#### Your goal:
Copy, exactly and without additions, every line in the records below from the one holding "(IHC) (DAB (3,3'-diaminobenzidine))" through the one holding "immunohistochemical stain shows", both ends included.

(Saved entries)
+++

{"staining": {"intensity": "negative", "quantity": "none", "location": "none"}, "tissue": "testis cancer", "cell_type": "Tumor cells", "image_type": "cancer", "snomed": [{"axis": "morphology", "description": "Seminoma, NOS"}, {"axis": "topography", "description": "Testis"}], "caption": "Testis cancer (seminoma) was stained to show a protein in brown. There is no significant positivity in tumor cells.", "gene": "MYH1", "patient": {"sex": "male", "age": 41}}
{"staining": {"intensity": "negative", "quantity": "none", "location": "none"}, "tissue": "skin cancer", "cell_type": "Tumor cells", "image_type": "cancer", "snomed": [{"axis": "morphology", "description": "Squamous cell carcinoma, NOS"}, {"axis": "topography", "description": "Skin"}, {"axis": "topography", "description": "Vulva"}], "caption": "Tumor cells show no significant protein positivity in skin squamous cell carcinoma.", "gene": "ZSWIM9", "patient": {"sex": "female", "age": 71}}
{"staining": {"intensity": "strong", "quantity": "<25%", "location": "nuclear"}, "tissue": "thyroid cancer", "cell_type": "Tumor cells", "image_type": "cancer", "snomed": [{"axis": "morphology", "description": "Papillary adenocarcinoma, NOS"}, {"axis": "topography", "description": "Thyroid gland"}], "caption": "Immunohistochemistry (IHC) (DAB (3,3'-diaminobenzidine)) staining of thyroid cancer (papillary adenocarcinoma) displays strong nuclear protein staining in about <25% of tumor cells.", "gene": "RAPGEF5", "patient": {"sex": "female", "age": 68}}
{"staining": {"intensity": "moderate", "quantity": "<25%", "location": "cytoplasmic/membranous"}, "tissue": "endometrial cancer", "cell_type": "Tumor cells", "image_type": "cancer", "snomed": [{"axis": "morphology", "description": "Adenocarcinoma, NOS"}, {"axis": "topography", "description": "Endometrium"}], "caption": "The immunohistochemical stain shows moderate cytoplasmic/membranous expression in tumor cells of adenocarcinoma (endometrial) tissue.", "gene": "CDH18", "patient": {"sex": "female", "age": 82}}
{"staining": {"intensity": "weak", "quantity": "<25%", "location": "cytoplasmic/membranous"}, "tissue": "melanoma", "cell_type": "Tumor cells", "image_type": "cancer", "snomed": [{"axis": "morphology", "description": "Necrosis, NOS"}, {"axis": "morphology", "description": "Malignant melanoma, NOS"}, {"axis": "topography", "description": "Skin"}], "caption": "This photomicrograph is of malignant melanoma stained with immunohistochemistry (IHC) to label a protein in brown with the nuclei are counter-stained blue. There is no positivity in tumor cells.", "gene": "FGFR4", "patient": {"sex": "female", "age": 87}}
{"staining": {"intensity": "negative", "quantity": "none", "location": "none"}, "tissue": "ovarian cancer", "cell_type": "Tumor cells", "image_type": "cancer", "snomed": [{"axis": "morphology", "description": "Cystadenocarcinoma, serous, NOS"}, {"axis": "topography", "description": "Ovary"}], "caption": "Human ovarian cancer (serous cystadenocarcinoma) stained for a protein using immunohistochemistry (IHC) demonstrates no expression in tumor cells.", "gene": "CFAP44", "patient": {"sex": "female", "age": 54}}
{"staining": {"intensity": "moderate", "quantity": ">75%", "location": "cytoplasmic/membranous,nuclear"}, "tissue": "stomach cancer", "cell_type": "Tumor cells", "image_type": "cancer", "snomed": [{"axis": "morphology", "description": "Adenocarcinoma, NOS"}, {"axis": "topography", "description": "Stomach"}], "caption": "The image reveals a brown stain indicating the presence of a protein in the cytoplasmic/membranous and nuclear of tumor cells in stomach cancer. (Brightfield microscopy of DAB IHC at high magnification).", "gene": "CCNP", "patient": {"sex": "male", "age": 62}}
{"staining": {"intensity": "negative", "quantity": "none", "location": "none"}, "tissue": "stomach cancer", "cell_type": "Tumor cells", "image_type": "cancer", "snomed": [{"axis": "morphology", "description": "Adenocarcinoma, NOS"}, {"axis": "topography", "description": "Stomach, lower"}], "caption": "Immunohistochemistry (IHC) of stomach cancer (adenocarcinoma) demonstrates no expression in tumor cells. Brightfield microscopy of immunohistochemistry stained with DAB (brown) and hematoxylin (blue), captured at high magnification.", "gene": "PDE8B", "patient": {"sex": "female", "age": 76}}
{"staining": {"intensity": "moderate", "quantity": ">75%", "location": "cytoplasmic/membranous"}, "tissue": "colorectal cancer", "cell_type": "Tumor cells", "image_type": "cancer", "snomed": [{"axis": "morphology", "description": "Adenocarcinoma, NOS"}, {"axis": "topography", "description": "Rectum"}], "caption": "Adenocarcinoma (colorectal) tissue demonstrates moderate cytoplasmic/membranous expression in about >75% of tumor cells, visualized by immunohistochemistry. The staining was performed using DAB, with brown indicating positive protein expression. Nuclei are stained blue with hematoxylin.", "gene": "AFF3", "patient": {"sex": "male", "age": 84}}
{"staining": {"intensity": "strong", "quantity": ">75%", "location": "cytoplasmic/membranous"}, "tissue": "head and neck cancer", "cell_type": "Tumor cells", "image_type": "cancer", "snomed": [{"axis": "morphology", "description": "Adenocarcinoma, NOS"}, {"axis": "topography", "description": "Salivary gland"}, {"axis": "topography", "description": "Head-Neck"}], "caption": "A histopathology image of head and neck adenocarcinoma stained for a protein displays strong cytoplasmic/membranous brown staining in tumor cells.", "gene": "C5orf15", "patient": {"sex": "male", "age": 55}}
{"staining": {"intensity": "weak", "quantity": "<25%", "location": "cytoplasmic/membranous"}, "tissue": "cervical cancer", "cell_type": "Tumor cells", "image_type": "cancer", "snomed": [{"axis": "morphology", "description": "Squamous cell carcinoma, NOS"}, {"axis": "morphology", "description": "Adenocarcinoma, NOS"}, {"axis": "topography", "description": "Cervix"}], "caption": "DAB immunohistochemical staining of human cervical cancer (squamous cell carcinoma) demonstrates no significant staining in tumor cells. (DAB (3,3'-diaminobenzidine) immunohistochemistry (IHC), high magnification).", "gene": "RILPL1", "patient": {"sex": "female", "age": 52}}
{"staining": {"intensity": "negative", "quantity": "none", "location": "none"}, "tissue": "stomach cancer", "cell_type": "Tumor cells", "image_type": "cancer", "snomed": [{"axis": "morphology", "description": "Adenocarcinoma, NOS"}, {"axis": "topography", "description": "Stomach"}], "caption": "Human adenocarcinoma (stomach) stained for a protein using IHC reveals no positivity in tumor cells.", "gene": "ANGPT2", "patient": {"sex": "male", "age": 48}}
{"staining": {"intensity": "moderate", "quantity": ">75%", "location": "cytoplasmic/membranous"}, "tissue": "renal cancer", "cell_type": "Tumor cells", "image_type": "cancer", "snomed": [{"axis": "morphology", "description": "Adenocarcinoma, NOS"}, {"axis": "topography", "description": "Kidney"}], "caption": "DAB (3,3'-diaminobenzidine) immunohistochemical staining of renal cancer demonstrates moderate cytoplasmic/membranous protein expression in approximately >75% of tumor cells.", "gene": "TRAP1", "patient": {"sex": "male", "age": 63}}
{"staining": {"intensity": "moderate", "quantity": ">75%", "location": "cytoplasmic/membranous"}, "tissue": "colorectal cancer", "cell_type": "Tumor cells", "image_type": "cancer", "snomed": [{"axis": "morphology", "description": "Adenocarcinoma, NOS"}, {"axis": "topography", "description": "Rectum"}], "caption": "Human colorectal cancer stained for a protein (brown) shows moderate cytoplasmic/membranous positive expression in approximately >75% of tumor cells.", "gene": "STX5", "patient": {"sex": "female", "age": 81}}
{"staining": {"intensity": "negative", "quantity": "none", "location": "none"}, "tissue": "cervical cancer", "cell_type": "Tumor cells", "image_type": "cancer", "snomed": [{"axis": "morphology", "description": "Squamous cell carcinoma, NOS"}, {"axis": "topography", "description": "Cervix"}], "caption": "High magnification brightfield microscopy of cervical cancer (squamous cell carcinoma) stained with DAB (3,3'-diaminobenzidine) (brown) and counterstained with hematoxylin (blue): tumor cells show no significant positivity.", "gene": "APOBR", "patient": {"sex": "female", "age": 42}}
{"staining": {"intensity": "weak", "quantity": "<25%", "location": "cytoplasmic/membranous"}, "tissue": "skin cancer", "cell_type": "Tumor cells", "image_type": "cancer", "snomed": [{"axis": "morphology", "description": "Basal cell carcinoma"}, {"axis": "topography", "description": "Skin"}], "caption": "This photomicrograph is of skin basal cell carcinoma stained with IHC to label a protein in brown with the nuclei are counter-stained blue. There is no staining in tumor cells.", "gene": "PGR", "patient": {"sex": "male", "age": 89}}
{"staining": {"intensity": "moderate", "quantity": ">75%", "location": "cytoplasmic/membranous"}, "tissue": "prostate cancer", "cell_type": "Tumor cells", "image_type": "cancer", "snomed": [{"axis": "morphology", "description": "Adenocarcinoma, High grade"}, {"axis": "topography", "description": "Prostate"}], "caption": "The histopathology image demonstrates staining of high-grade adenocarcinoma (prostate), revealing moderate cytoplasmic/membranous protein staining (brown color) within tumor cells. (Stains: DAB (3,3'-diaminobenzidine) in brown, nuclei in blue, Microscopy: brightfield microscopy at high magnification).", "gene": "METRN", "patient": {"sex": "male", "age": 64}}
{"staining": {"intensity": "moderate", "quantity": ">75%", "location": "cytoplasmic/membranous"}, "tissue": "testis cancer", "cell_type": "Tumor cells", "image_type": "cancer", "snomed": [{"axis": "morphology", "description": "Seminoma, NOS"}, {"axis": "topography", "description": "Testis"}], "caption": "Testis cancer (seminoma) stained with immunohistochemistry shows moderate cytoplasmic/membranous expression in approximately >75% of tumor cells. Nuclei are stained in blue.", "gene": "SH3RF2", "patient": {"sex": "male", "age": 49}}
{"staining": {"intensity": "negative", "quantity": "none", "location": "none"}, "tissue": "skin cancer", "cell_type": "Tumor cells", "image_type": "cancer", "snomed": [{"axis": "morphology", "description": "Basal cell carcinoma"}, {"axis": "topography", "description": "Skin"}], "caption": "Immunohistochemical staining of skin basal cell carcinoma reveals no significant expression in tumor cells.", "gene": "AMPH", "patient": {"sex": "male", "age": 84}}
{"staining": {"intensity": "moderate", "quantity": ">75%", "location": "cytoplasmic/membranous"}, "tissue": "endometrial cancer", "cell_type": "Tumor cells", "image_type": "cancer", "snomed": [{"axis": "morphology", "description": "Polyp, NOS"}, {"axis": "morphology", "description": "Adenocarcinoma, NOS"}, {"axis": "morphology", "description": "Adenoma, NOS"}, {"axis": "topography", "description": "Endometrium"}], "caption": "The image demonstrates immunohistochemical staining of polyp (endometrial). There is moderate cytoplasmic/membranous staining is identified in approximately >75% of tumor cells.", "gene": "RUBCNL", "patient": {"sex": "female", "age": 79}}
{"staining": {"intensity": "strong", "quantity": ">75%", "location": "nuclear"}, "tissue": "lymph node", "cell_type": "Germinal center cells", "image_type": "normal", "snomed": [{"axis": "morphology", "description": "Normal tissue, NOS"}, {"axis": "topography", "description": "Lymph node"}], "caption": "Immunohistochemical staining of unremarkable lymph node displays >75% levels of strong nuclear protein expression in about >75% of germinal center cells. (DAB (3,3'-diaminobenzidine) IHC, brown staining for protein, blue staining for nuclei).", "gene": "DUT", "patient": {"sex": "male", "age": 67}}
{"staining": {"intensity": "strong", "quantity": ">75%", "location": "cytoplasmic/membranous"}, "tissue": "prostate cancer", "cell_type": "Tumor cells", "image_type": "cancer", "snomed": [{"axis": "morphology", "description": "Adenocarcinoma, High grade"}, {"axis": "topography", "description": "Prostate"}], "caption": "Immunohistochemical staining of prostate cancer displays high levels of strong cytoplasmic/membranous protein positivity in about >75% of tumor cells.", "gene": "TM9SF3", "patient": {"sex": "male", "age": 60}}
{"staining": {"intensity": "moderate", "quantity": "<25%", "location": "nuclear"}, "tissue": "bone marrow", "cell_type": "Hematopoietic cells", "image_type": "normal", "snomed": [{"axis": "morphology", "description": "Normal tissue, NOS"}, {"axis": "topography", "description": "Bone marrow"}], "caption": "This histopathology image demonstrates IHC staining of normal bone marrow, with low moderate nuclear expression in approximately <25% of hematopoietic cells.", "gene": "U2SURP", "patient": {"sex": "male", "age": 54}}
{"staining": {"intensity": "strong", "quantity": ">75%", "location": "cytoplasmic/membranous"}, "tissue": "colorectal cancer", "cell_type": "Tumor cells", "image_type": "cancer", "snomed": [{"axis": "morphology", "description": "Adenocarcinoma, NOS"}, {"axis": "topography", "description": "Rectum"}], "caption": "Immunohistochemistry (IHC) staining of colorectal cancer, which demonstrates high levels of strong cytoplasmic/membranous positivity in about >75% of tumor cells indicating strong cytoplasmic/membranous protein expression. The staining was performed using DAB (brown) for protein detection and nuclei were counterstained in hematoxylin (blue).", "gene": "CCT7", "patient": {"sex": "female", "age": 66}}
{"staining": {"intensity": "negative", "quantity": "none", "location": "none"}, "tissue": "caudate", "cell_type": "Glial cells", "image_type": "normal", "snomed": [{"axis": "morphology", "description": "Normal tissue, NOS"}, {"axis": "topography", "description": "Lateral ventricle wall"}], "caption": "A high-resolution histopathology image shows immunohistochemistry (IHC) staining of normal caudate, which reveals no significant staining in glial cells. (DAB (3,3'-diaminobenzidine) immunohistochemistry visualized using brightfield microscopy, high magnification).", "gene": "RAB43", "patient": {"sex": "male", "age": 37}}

+++

#### Your response:
{"staining": {"intensity": "strong", "quantity": "<25%", "location": "nuclear"}, "tissue": "thyroid cancer", "cell_type": "Tumor cells", "image_type": "cancer", "snomed": [{"axis": "morphology", "description": "Papillary adenocarcinoma, NOS"}, {"axis": "topography", "description": "Thyroid gland"}], "caption": "Immunohistochemistry (IHC) (DAB (3,3'-diaminobenzidine)) staining of thyroid cancer (papillary adenocarcinoma) displays strong nuclear protein staining in about <25% of tumor cells.", "gene": "RAPGEF5", "patient": {"sex": "female", "age": 68}}
{"staining": {"intensity": "moderate", "quantity": "<25%", "location": "cytoplasmic/membranous"}, "tissue": "endometrial cancer", "cell_type": "Tumor cells", "image_type": "cancer", "snomed": [{"axis": "morphology", "description": "Adenocarcinoma, NOS"}, {"axis": "topography", "description": "Endometrium"}], "caption": "The immunohistochemical stain shows moderate cytoplasmic/membranous expression in tumor cells of adenocarcinoma (endometrial) tissue.", "gene": "CDH18", "patient": {"sex": "female", "age": 82}}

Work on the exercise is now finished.